When I was in the midst of this project, I was fortunate enough to be invited to join the Post•45 Collective for their annual meeting in 2009 at the University of Missouri and then in 2010 at Brown University. Both meetings were invaluable in providing probing criticism of my project and an inspiring vision of the directions the study of postwar American literature and culture is taking. I want to thank the organizers of and participants in these meetings, including Andrew Hoberek, Deak Nabers, Abigail Cheever, J. D. Connor, Amy Hungerford, Oren Izenberg, Michael Clune, Catherine Jurca, Debbie Nelson, Fred Whiting, Tom Cerasulo, Daniel Grausam, Florence Dore, and Michael Szalay. Michael and Florence also deserve thanks for convincing me to submit the manuscript to their Post•45 series with Stanford University. Their encouragement enabled me to bring the project to fruition.
At Stanford University Press, I would like to thank Emily-Jane Cohen and Emma Harper, whose patience and expertise were crucial in shepherding this project into its final stages. I also want to thank Stan Gontarski and Stanford’s anonymous reader for their expert engagement with the manuscript and their useful suggestions for final revision.
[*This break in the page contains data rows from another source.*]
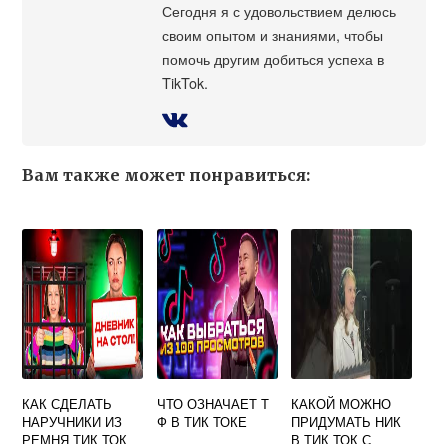
Сегодня я с удовольствием делюсь
своим опытом и знаниями, чтобы
помочь другим добиться успеха в
TikTok.
Вам также может понравиться:
КАК СДЕЛАТЬ
ЧТО ОЗНАЧАЕТ Т
КАКОЙ МОЖНО
НАРУЧНИКИ ИЗ
Ф В ТИК ТОКЕ
ПРИДУМАТЬ НИК
РЕМНЯ ТИК ТОК
В ТИК ТОК С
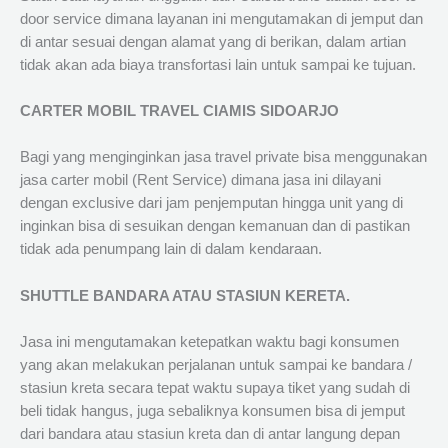
door service dimana layanan ini mengutamakan di jemput dan
di antar sesuai dengan alamat yang di berikan, dalam artian
tidak akan ada biaya transfortasi lain untuk sampai ke tujuan.
CARTER MOBIL TRAVEL CIAMIS SIDOARJO
Bagi yang menginginkan jasa travel private bisa menggunakan
jasa carter mobil (Rent Service) dimana jasa ini dilayani
dengan exclusive dari jam penjemputan hingga unit yang di
inginkan bisa di sesuikan dengan kemanuan dan di pastikan
tidak ada penumpang lain di dalam kendaraan.
SHUTTLE BANDARA ATAU STASIUN KERETA.
Jasa ini mengutamakan ketepatkan waktu bagi konsumen
yang akan melakukan perjalanan untuk sampai ke bandara /
stasiun kreta secara tepat waktu supaya tiket yang sudah di
beli tidak hangus, juga sebaliknya konsumen bisa di jemput
dari bandara atau stasiun kreta dan di antar langung depan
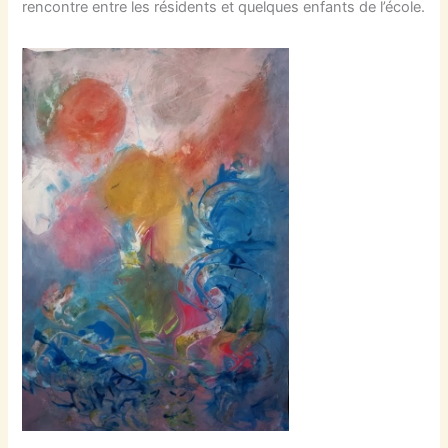
rencontre entre les résidents et quelques enfants de l’école.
And I would like to thank my family. In a sense, this book is about my parents, Ruth Minka and Marty Glass, who, like all participants in the Sixties counterculture, remember reading books published by Grove Press. My father read the entire manuscript as I was writing it, and his enthusiasm and support kept me excited about and invested in the project from its early stages. Finally, I want to acknowledge, with love and tenderness, my wife, Tara, and my two daughters, Nora and Becca.
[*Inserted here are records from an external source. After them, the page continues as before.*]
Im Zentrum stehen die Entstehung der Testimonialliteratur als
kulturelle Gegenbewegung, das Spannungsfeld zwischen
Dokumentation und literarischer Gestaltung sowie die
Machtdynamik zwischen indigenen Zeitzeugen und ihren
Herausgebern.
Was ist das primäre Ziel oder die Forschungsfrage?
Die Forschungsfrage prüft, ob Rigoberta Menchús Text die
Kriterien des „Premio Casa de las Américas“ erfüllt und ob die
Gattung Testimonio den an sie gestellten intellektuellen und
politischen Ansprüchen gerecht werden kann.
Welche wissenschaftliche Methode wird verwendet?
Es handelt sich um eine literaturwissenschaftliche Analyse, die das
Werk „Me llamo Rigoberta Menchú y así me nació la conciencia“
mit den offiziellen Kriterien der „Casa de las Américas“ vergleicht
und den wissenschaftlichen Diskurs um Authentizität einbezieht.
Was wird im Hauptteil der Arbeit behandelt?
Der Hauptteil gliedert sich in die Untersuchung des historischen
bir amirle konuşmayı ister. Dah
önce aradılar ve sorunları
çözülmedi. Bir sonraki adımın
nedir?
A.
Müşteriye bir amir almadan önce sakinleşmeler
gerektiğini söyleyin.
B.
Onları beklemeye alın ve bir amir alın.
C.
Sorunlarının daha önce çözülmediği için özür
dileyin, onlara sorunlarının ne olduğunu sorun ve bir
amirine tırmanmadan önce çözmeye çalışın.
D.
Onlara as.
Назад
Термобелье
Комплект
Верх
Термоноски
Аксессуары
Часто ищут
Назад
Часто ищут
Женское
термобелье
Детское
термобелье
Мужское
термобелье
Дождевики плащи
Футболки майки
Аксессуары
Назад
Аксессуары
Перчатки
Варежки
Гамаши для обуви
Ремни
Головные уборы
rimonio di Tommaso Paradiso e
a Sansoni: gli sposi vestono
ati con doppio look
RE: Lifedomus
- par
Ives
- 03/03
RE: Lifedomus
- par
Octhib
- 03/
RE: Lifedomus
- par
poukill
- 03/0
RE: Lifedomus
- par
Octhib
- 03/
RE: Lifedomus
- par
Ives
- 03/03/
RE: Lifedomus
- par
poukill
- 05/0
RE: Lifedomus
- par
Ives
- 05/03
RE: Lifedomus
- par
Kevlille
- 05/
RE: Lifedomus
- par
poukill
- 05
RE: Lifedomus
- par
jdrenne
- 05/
Portions of this book have been published previously, and I am grateful for permission to reprint those materials here. Small sections from Chapter 3 appeared in Naked Lunch at 50 (Southern Illinois University Press, 2009), edited by Oliver Harris, and in Critical Inquiry 32, no. 2 (Winter 2006); and a shorter version of Chapter 2 appeared in Modern Drama 54, no. 4 (Winter 2011). Finally, select portions of the Introduction and Chapter 3, along with small excerpts from Chapters 2, 4, and 5, appeared as a two-part series in the newly launched Los Angeles Review of Books, and I want to thank editors Tom Lutz and Evan Kindley for providing me with indispensable insights and suggestions at a crucial stage in the development of this project. In a book affirming the importance of editors in literary history, it is fitting that they should be recognized here as model practitioners of the profession without which nothing would get published.
Grove Press/Evergreen Review covers used by permission of Grove/Atlantic, Inc.